§ **YOUR OBJECTIVE**:
Locate each line in the entries below that contains the word "liver" and copy those lines out in full. Treat uppercase and lowercase as different.

##########

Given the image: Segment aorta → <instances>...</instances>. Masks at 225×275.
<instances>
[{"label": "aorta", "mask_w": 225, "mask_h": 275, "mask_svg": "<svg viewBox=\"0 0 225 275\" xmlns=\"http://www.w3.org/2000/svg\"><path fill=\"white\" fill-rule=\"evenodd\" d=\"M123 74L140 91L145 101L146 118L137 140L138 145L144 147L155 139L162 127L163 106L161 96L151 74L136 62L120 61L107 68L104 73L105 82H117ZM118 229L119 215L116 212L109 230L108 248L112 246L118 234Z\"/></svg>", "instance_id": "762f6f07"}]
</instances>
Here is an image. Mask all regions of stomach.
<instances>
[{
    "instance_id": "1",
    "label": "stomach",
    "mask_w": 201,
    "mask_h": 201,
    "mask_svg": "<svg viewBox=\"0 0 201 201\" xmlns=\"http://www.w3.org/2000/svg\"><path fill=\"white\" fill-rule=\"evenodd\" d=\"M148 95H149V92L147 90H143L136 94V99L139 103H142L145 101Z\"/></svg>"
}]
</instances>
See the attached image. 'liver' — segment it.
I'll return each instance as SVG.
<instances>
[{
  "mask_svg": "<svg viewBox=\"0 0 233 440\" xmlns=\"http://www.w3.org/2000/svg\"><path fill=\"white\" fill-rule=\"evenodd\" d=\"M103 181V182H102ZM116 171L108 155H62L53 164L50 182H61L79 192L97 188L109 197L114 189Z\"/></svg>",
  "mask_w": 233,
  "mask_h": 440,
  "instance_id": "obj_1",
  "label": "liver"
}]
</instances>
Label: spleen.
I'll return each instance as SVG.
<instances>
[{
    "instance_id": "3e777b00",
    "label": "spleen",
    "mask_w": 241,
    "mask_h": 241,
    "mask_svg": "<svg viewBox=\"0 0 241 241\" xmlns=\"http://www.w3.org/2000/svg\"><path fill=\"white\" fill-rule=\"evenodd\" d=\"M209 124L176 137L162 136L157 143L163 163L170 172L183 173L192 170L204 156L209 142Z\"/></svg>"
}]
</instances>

##########

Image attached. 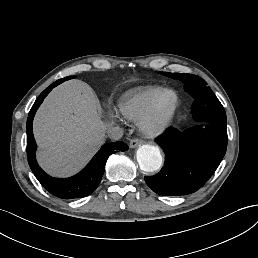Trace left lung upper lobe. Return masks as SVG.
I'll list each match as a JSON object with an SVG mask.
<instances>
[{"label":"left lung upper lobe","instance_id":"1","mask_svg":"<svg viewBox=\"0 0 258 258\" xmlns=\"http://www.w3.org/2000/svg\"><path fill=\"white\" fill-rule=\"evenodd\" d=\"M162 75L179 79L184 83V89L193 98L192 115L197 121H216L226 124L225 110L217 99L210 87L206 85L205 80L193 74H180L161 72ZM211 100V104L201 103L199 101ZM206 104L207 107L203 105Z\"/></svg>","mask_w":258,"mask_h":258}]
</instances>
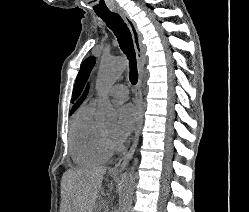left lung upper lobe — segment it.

##########

§ **THE COMPLETED TASK**:
See the attached image. 'liver' — segment it.
  "label": "liver"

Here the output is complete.